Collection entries
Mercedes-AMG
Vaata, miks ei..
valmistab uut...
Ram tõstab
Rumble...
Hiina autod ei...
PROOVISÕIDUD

* [DIRECTIONS] Nothing in the records may be altered; restate them word for word.

* [COMPLETED TASK]
Mercedes-AMG
Vaata, miks ei..
valmistab uut...
Ram tõstab
Rumble...
Hiina autod ei...
PROOVISÕIDUD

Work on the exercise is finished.